Mais qu’on adore un roi cons-ti-tu-ti-on-nel !
Mais, pour un tiers de trône, un amour éternel !
D’amour !… aimer le roi, la pairie et la chambre,
Quatre cents députés convoqués en novembre
Pour régner !… et vouer un amour de roman
À ce trio royal qui fait cent lois par an !…
Non, les temps sont changés, messieurs ; un roi de France
N’est plus qu’un contre-poids jeté dans la balance,
Pour empêcher le peuple un jour de l’emporter.
Il faut le soutenir, il faut le respecter ;
Mais l’adorer, pourquoi ?… Les tendresses de prince
Lui font cent ennemis, et sont d’un profit mince.

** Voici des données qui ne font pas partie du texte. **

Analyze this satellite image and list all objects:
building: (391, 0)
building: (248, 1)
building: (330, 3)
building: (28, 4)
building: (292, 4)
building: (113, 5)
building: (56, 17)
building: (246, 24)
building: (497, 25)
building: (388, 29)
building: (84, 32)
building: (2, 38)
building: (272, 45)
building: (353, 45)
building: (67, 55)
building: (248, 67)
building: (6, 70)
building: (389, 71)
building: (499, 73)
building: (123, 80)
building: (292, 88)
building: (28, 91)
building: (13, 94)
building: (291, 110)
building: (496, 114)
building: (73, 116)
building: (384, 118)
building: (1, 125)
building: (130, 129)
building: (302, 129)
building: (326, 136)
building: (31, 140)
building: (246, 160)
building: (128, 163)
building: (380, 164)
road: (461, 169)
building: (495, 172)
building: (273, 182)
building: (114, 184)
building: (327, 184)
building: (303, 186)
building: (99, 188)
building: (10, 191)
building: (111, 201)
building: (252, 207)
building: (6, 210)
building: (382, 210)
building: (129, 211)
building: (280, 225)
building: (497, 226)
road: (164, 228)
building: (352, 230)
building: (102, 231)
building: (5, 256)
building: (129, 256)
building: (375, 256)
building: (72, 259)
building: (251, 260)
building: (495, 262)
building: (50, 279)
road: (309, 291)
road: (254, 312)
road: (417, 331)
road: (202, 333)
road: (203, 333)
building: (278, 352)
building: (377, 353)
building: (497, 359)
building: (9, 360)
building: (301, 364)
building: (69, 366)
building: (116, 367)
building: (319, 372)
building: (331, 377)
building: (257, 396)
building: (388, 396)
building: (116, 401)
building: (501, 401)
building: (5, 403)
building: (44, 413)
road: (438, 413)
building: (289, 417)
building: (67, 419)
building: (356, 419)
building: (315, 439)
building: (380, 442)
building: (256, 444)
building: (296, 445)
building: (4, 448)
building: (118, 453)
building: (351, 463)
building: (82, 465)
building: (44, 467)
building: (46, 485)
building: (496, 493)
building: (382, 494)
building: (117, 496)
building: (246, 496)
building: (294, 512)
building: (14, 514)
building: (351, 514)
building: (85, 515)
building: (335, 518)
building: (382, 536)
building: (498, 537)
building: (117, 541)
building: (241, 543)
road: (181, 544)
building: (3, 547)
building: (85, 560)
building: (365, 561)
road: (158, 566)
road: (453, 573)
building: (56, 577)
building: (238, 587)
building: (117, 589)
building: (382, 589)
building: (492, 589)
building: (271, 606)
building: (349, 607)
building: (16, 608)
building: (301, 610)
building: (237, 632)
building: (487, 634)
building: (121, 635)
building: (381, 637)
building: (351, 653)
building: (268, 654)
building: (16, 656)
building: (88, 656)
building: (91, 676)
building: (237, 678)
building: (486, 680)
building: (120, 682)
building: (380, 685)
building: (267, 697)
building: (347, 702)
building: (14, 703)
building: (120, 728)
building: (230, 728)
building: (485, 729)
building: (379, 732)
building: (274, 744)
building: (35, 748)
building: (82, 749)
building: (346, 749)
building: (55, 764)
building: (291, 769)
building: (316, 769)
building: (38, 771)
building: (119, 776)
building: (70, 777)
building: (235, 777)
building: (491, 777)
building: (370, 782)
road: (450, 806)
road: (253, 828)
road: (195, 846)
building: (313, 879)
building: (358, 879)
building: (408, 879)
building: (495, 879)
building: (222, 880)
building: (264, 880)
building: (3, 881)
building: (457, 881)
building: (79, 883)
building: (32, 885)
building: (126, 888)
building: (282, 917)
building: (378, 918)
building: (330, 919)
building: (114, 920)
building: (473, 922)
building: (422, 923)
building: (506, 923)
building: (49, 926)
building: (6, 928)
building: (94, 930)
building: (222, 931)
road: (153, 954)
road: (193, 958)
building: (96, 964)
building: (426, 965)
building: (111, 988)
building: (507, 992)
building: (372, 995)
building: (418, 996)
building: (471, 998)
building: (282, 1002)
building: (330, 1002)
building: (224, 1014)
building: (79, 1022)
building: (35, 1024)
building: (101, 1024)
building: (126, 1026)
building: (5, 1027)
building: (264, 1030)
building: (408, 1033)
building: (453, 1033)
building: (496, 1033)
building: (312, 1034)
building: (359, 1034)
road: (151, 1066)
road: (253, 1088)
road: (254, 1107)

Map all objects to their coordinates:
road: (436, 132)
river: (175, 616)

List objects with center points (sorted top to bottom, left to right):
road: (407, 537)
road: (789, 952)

Croyez-moi, ce grand mot, sentimentalité,
S’harmonise très mal avec la royauté.
Un prince qu’on discute, et qu’un seul journal prône,
Qu’une combinaison a placé sur le trône,
Entouré de ses preux qu’on retrouve toujours,
Qui sont de tous les camps et de toutes les cours,
Ne peut se croire aimé comme un autre Henri quatre,
Qui voyait ses flatteurs à ses côtés combattre.
Eh ! bon Dieu, que de rois adorés — et trahis !
Aimons tout bonnement, messieurs, notre pays.
J’aime la France, moi, comme on aime sa belle,
Avec tous ses défauts, vaine, folle, infidèle,
Changeant de Dieu, de roi, comme on change d’amour.
Je la suis à travers ses caprices d’un jour,
Et je subis son roi, comme un amant supporte
Un mari — pour ne pas être mis à la porte.

Un prince peut encore avoir des partisans,
Comme un système, soit, — mais plus de courtisans.
On est las de souffrir pour que le trône brille,
Et de verser du sang pour des soins de famille.